Don't take this the wrong way, but you're pretty replaceable. When it comes to your body, science has figured out how to hack, synthesize, or replace a surprising amount of its parts and processes. We have implants to keep heart beats steady, and steel rods to mimic bones. We've got drugs that can replace hormones, and antibiotics to cover for your immune system, and pretty soon you'll be able to just 3D print a new ear if you need one. Really! But one thing we absolutely cannot manufacture despite what True Blood would have you believe is blood. And yet blood is a thing that we all need.
And sometimes, because of injury or illness, we need extra blood. In fact, every two seconds, someone in the U.S. needs a blood transfusion. This could be a victim of a car accident, someone undergoing surgery, or a cancer patient who needs new blood to maintain their health during chemotherapy. And because we can't grow it on trees, or make it in a lab, or even it store it for all that long, the blood that people need nearly 16 million pints a year in the U.S. has to come from people who have donated it. So let's talk blood, shall we?.
Think back to the first time you ever heard of phlebotomy training. There are many factors which influenced the development of phlebotomy training. Remarkably phlebotomy training is heralded by shopkeepers and investment bankers alike, leading many to state that phlebotomy training is not given the credit if deserves for inspiring many of the worlds famous painters. In the light of this I will break down the issues in order to give each of them the thought that they fully deserve.
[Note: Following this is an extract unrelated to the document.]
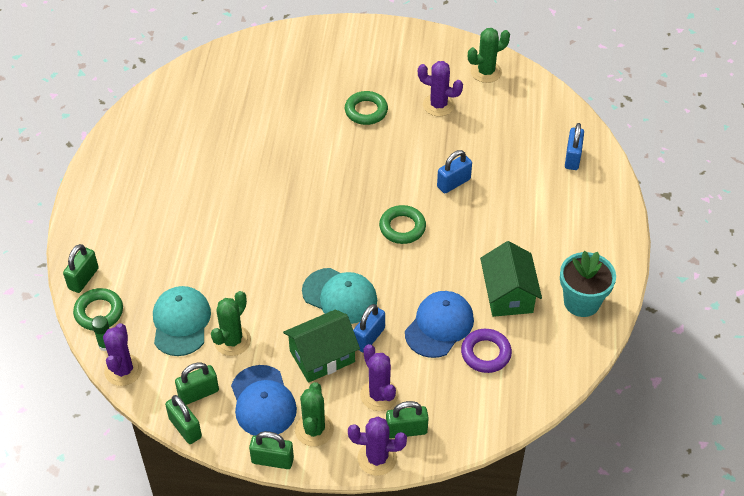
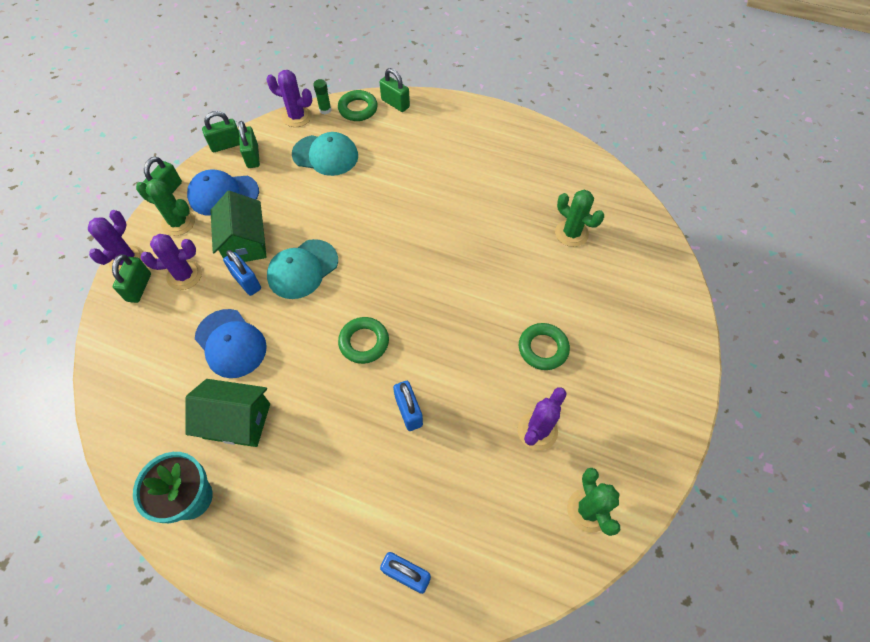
camera: 105 degrees right, 10 degrees up
green cactus [211,291,251,356] -> green cactus moved to [555,190,604,247]
purple ring [461,329,512,373] -> none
Best Phlebotomy Schools In West Barnstable,Massachusetts
|Cape Cod Community College|
|2240 Iyanough Rd|
West Barnstable, MA 02668-1599
Today, we're going to learn how to do a syringe draw. Sometimes, we need to do this for patients whose veins cannot handle the pressure of the vacuumized tubes. The equipment that we're going to need is, obviously, we're going to need our evacuated tube. We will need a barrel syringe. We'll need a hypodermic needle with a safety cap. We'll also need a transfer device.
We'll need our gauze, our alcohol swabs, and, of course, our tape. Let's go ahead and tear off a piece of tape. Put that on the corner of the table. We'll need our tourniquet. Go ahead and apply this now. I've already asked my patient for consent and I also explained the procedure. And, I've also previously washed my hands. So, we're going to palpate with our two index fingers of our nondominant hand.